May defende armamento nuclear como "último seguro" contra ameaças

Londres, 18 jul (EFE).- A primeira-ministra britânica, Theresa May, defendeu nesta segunda-feira no parlamento a necessidade do Reino Unido renovar seu programa de armas nucleares como "último seguro" contra as ameaças que o país e seus aliados poderiam enfrentar no futuro.

"Durante mais de meio século, um de nossos submarinos esteve patrulhando constantemente os oceanos sem ser visto e nem detectado, completamente armado. Esse é nosso último seguro em caso de um ataque nuclear", disse May na câmara dos Comuns.

Os parlamentares emitirão um voto não vinculativo ao término da sessão sobre a renovação do programa de submarinos nucleares conhecido como Trident, um plano com um custo estimado de 31 bilhões de libras.

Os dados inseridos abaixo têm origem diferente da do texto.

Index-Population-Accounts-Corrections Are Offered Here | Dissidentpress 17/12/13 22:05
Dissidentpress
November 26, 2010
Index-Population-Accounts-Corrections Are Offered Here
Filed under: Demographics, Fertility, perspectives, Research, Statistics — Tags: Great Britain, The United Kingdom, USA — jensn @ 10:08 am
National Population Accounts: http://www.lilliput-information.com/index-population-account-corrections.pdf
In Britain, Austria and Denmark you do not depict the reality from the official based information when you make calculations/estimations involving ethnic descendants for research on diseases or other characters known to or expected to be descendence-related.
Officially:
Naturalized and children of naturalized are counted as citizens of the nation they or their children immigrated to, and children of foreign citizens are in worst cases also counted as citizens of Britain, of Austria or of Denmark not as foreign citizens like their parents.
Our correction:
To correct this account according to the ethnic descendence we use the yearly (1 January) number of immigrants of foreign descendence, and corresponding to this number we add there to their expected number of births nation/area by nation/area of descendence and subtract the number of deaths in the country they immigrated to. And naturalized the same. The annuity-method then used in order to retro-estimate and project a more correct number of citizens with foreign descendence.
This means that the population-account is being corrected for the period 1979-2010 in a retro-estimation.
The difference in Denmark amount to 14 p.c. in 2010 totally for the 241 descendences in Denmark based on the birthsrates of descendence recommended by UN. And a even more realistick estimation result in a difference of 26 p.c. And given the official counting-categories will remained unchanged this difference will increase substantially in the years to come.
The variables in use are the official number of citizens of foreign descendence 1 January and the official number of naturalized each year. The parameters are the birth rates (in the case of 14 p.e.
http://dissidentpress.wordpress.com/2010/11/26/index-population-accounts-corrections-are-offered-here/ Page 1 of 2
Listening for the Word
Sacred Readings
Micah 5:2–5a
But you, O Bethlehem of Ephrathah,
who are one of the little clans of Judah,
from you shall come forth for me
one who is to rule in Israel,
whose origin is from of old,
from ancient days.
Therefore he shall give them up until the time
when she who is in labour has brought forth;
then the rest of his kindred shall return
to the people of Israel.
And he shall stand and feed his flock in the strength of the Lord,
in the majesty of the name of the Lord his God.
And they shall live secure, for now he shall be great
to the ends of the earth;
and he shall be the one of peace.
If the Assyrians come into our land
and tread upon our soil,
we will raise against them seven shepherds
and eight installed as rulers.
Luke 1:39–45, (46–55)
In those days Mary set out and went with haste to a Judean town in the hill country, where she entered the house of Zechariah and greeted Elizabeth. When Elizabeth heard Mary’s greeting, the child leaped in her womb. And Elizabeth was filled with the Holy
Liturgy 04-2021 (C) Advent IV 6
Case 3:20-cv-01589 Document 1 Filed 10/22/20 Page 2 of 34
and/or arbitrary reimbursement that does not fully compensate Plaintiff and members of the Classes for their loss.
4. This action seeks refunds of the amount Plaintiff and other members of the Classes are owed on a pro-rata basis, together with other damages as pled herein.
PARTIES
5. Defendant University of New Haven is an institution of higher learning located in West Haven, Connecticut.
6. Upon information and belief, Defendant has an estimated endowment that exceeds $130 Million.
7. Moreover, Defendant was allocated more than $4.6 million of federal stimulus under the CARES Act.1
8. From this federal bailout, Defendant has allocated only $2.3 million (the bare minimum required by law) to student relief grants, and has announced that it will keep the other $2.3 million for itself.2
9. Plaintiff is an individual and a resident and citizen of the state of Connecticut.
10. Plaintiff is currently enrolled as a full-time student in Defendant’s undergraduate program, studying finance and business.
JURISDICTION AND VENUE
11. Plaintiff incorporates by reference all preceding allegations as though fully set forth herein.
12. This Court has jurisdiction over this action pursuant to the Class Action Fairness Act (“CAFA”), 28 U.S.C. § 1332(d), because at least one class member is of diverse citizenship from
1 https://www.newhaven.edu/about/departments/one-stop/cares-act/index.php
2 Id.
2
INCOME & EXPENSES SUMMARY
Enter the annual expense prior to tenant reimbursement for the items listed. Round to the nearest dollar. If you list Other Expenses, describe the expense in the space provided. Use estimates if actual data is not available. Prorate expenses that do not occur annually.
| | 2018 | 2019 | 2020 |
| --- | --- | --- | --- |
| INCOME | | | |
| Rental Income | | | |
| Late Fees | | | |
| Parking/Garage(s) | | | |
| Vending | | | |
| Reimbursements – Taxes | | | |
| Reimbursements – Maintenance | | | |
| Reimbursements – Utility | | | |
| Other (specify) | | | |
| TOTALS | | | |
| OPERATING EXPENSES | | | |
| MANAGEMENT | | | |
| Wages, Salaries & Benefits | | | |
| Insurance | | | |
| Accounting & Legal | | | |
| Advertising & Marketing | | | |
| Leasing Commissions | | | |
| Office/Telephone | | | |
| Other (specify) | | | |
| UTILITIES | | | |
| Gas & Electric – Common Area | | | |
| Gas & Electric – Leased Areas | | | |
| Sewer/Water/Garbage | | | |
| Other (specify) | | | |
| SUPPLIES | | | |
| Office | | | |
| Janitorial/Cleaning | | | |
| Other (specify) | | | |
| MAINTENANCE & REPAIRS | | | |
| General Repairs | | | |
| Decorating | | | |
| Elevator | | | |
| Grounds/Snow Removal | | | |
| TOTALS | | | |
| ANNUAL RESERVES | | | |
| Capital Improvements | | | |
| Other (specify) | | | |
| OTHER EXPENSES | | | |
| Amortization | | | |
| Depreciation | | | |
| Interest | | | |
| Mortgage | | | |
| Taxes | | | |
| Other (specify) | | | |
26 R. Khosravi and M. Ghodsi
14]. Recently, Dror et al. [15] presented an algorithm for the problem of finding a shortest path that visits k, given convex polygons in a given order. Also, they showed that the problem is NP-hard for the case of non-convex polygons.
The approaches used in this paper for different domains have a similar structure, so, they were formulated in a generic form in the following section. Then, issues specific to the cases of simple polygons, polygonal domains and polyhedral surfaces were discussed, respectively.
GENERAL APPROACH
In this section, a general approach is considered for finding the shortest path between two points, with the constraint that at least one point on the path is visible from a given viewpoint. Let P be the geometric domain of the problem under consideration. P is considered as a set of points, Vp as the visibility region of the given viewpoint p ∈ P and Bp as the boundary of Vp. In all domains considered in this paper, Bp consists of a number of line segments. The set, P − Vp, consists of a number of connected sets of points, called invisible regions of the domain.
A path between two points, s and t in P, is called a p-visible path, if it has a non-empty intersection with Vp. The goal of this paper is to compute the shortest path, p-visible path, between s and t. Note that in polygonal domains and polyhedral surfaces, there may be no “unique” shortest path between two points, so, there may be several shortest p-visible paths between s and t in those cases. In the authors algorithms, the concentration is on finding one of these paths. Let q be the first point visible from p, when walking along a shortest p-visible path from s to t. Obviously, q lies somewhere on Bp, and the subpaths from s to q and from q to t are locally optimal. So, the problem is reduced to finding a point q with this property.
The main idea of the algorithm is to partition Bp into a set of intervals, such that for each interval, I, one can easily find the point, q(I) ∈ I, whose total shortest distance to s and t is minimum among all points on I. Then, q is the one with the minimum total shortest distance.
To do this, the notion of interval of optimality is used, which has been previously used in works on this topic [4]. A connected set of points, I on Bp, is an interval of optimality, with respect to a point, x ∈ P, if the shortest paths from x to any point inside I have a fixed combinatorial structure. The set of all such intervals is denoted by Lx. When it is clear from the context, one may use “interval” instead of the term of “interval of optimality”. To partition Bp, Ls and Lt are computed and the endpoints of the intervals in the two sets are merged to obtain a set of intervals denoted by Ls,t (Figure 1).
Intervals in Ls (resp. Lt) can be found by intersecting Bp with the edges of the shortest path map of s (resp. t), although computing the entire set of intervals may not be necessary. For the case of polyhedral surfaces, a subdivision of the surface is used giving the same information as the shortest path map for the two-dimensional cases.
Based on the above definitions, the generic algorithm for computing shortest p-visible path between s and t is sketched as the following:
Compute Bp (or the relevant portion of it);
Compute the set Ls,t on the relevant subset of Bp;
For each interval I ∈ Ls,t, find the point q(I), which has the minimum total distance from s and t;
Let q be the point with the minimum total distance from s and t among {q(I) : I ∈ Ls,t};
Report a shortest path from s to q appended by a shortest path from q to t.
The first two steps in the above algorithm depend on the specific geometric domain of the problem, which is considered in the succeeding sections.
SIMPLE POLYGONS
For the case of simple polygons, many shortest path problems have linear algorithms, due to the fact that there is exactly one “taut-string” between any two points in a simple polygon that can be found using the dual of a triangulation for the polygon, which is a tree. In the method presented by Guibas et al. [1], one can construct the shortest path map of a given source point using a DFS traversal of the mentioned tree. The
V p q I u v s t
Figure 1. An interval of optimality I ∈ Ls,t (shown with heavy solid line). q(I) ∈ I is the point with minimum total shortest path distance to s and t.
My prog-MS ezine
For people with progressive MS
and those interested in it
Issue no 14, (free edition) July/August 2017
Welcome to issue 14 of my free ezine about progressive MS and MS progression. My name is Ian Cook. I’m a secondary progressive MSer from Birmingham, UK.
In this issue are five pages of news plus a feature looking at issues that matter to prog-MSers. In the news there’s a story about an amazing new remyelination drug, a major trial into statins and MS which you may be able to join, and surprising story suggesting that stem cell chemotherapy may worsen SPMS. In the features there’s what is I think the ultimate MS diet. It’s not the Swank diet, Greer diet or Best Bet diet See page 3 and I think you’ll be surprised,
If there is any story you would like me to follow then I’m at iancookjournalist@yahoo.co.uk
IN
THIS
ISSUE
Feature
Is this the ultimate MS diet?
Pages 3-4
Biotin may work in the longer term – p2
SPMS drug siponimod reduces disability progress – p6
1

A primeira-ministra britânica ressaltou que seu governo está comprometido a manter o compromisso com a Otan de dedicar 2% do orçamento nacional à defesa.

May afirmou que o Reino Unido deve continuar sendo uma das cinco potências nucleares amparadas pelo Tratado de Não-Proliferação Nuclear -junto com os Estados Unidos, França, Rússia e China- não só por sua própria segurança, mas pela de seus aliados.

"O Reino Unido vai deixar a União Europeia (UE), mas não vai deixar a Europa. Não vamos deixar para trás nossos aliados europeus e da Otan", disse a chefe do governo britânico.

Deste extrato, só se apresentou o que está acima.